Although Congressman Jerry McNerney (D-Pleasanton), facing no opposition for the Democrat Party nomination for election to a third term in office, left town at 7 a.m. Tuesday to return to Washington, it was quite a different story for the Republican candidates vying for their party's nomination.
For David Harmer, "it was a happy night," an exuberant Harmer said.
It doesn't hurt when election returns as of midnight showed Harmer with 35.2 percent of the vote compared to his closest competitor, San Joaquin County farmer and wine-grape grower Brad Goerhing, with 28.1 percent of the vote. Late Tuesday night, with 28 percent of all precincts counted, Harmer enjoyed a commanding nine-point lead over Goehring and two other GOP candidates running for the 11th Congressional District seat in the House of Representatives.
"The Harmer family will go to bed tonight feeling good," Harmer, at his election night party at a private residence in Pleasanton, told his supporters and volunteers. Harmer added that he would not declare himself a winner until all of the votes were counted.
The mood at Harmer's party was upbeat, with a tinge of victorious momentum and excitement emanating throughout the evening at the spacious home situated in the Pleasanton hills. More than 200 friends, supporters and volunteers were there to cheer on Harmer.
And the momentum for Harmer's campaign has been there all along, said his father, John Harmer, the former lieutenant governor of California from 1974 to 1975 under then-Gov. Ronald Reagan.
"There is chemistry here with this campaign, and that chemistry is here tonight," the senior Harmer said. "There is this great momentum that David has had from the beginning. It starts with the supporters and the volunteers, who have been instrumental in this campaign.
Among the four GOP candidates running for the 11th Congressional District seat, recent tracking polls showed the San Ramon attorney was leading his three Republican rivals, all of whom entered Election Day in a close race to see who will challenge two-term Rep. Jerry McNerney, D-Pleasanton. The 11th District encompasses Alameda, Contra Costa, Santa Clara and San Joaquin counties, spreading out in the configuration of an oddly elongated jigsaw puzzle piece that extends from Stockton all the way south to Gilroy, then covering the Tri-Valley area: Livermore, Dublin, parts of Pleasanton and most of San Ramon, excluding the city's fast-growing, master-planned Dougherty Valley, where, ironically, is where Harmer resides with his wife, Elaine, and their four children.

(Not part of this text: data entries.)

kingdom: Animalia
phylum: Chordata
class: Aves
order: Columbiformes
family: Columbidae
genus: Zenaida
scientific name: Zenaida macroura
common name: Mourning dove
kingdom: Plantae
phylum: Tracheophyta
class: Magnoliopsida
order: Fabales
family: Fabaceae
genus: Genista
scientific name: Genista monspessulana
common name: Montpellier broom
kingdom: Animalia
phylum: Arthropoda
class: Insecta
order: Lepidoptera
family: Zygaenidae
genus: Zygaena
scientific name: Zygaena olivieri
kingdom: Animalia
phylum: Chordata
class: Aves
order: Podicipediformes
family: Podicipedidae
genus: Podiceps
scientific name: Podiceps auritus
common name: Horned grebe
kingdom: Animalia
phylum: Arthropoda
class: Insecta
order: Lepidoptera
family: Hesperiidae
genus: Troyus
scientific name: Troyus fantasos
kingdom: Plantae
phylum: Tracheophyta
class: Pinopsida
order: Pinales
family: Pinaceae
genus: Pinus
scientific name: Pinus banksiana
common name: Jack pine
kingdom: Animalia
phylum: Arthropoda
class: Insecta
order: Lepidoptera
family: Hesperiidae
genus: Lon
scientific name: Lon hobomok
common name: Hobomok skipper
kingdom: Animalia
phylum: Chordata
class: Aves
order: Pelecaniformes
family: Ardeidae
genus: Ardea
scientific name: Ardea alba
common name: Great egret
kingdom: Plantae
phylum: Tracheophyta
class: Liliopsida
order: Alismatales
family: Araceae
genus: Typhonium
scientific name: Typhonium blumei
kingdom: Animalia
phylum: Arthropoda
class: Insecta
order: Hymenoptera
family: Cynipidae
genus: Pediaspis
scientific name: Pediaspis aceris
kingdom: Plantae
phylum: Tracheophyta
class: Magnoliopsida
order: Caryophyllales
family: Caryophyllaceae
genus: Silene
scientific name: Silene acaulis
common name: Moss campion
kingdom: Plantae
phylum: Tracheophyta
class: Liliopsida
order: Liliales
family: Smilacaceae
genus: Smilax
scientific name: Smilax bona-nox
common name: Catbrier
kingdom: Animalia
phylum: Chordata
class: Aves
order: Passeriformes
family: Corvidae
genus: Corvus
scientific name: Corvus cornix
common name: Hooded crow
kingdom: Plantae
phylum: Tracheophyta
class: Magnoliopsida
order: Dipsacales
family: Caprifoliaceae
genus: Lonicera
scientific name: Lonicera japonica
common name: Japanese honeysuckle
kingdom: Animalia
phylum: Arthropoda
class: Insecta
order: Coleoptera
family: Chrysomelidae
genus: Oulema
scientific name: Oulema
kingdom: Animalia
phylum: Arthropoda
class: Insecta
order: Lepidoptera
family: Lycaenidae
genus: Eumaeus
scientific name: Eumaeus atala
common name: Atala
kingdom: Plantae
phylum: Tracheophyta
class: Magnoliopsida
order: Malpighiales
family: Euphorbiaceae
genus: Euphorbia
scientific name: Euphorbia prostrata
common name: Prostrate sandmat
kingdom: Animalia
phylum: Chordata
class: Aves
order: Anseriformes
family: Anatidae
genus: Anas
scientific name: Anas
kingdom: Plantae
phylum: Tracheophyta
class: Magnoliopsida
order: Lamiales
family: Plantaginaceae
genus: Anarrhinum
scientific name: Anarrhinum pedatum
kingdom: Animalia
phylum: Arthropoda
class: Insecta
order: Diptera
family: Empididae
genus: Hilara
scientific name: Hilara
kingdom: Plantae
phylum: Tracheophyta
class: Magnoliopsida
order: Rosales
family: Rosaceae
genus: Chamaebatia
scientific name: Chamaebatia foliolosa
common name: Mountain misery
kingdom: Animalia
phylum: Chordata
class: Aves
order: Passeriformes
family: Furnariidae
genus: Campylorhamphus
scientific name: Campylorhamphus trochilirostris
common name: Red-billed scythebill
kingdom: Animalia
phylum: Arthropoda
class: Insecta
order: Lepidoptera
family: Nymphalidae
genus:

"The Harmer family is going to be really happy whatever the outcome," Harmer said. "If I end up winning the nomination, we'll be grateful for the opportunity to carry the message and hopefully serve. If I don't, we'll be grateful for the opportunity to get back to normal life. There's no downside. We're going to be happy either way."
If Harmer becomes the Republican nominee and beats McNerney in November, he wants to bring a "renewed spirit" to Washington, referring to "what's really wrong in Washington" has to do with elected officials forgetting who they work for: their constituents back home.
"You don't lose touch with the people who sent you there (to Washington)," Harmer explained. "You remember who sent you there, and why."
"The government is fat and happy," he said. "There's something wrong with that", referring to excessive Federal spending.
"If I'm sent to Washington, it'll be because people have had enough of that. And they want to change it," Harmer said.
Harmer said he is grateful for the "wonderful people who have worked so hard" for him throughout the campaign.
"The predominating emotion is gratitude," he said. "I'm grateful for these wonderful people who have worked so hard, and trusted me with the opportunity to represent their views in the campaign."